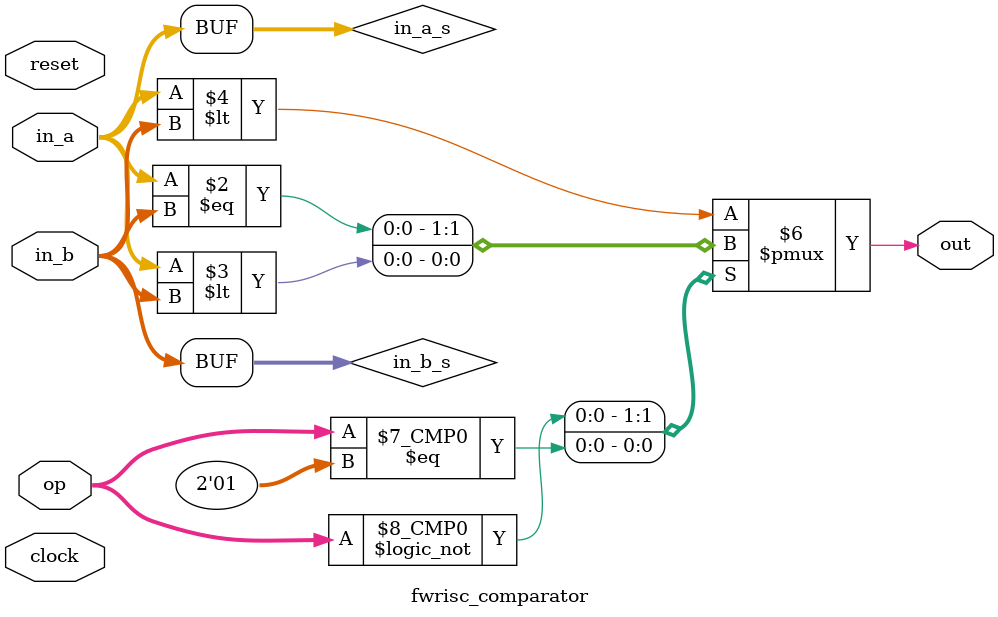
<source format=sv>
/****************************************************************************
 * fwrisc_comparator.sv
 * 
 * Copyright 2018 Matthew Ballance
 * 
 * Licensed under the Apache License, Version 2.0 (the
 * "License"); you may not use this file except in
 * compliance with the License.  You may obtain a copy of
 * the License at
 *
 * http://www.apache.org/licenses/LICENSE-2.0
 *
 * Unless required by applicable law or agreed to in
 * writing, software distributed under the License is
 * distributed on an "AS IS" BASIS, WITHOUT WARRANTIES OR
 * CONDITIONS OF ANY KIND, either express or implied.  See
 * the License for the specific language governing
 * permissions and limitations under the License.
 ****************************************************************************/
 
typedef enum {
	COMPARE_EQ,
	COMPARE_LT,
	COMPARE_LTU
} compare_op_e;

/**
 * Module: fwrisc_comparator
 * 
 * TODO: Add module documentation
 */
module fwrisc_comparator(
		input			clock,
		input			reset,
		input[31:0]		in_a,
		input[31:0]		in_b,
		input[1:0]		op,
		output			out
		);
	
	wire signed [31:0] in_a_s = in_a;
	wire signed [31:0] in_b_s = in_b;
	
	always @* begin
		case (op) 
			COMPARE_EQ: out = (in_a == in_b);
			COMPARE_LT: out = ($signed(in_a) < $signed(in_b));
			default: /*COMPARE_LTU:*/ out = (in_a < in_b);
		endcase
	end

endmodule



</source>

--------------------------------

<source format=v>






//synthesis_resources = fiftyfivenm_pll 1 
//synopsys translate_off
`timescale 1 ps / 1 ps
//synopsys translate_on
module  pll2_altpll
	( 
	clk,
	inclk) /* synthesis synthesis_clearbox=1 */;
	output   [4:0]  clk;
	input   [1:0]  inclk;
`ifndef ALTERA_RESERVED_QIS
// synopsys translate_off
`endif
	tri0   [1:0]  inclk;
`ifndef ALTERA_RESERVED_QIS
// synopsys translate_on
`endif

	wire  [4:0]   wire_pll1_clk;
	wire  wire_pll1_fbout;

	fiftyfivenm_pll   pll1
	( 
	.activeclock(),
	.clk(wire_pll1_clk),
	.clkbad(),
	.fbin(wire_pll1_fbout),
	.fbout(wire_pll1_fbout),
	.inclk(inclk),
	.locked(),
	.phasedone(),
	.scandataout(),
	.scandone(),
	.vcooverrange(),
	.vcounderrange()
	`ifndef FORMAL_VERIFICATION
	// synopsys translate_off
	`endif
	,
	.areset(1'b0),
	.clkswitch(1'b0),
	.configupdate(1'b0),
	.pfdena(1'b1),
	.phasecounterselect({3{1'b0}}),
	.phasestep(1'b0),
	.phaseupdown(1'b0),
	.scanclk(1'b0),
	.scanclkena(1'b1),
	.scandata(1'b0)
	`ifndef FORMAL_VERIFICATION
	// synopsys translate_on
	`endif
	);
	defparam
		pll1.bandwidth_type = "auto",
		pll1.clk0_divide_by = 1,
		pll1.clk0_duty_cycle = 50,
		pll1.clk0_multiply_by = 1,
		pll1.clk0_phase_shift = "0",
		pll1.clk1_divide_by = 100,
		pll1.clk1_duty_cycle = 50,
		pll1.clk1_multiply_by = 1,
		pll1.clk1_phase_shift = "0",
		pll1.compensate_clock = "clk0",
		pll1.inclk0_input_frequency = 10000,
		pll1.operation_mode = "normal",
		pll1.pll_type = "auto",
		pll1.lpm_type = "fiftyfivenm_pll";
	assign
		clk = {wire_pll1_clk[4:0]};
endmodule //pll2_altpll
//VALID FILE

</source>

--------------------------------

# [Work request]
Please write out, exactly as they appear above, only the lines in the stretch from the line with "<source format=sv>" through the line with "under the License.".

# [Problem solution]
<source format=sv>
/****************************************************************************
 * fwrisc_comparator.sv
 * 
 * Copyright 2018 Matthew Ballance
 * 
 * Licensed under the Apache License, Version 2.0 (the
 * "License"); you may not use this file except in
 * compliance with the License.  You may obtain a copy of
 * the License at
 *
 * http://www.apache.org/licenses/LICENSE-2.0
 *
 * Unless required by applicable law or agreed to in
 * writing, software distributed under the License is
 * distributed on an "AS IS" BASIS, WITHOUT WARRANTIES OR
 * CONDITIONS OF ANY KIND, either express or implied.  See
 * the License for the specific language governing
 * permissions and limitations under the License.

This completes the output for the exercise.